Wednesday, December 25, 2002

All the small pine trees next to the trailors and gas cylinders for hire had gone, but waiting in the car by the bowsers at the caltex on Christmas night, Boynton spotted santa. Behind the counter. Jolly. Smiling to himself between transactions. At ten pm after a long day, this generous-girthed geniality made weary punters smile and do a double take. Maybe he was like this bloke whose life turned around when he let his beard grow out white and wavy. In fact, after he started looking like Santa Claus, John said, his whole personality began to change.
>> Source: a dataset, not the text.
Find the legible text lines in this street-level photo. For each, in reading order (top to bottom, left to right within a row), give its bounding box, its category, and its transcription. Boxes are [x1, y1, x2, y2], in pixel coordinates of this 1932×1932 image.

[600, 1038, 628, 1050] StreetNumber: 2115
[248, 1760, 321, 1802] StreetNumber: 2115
He became friendlier, more outgoing. Life became full of small, amusing incidents...Or maybe it was just the nearness of the coke machine

Tuesday, December 24, 2002

Like trotting out last year's xmas decorations, here is some perennial advice from 2001 about a natural treatment for Christmas depression. Of course, Organs.
Before Boynton moves into serious antidote mode, she should remember:
"Listeners experienced significant reductions in tension, depression, anger and fatigue," Professor Marley says. "However, we didn't find any significant changes in listeners' levels of vigour, or confusion."
Looks like pretty good therapy to me.

Monday, December 23, 2002

Decorating for Christmas 1950's style (via PopCulture Junk Mail via Quiddity) Also featuring on David Claudon's site is the excellent Decorating 40's style, "a visual source-book of ideas...". Quiddity links to 1950's childrens' records, one in the Christmas genre, and one general -some records of which Boynton recognised from the storehouses of memory or imagination.

Sunday, December 22, 2002

Boynton went to the Boulevard Christmas lights last night – this is a (grand) street in Ivanhoe that was the original themed street in what has now become a rather overheated market. Even Boynton’s own flat street has houses with hose lights and the odd reindeer. But the big old Ivanhoe houses on the hill are better suited to the sport. The road is generous in its contours and dimensions and socio-eco profile, and can handle the throng of the thousand strong pilgrimage even if the nature-strips are worn bare by soles and strollers. On the low side you get the city skyline framed by lemon-scented gums, on the high side you get the sweeping vistas of grand old decorated Deco houses. Last night was a perfect warm evening, with a big yellow moon that looked exactly like the classic art nouveau sheet-music variety.
To best view the lights, you should really borrow a child. Boynton volunteered, and her inner child gasped and whooped and jumped up and down excitedly, and stood awe-struck at some mystery in the electricity invisible to adults. Not as good as one little girl who went into joyous overdrive at the sight of a plastic elf. Children were adorned with pink and green “glow lights’ that were being hocked by scouts on corners, the most desirable being the round collars, that glowed on in the back seat of dark wagons driving slowly past. One hapless toddler put in a request. His mother snapped. “We can’t always get what we want…If I were you I’d be very worried because Santa can hear everything you’re saying, and he’d be disgusted. And he’d be going into his workshop and taking all the toys out of your sack and putting them into some other child’s sack!…”.
There was the usual mixed iconography of Jesus and Santa, desert and snow. One house had the trinity of Santas, next door had the snowman under a palm tree. There were asbseiling santas, creepy miniature-doll santas, a nativity group in a gazebo moving at tai-chi speed, and a Joseph who looked like more like Josephine, in his mock Tudor style frock. On the low side of the street, Boynton was interested in the shadow play of hapless owners caught inside their homes, moving around like un-lit figures in the annual Christmas fish bowl.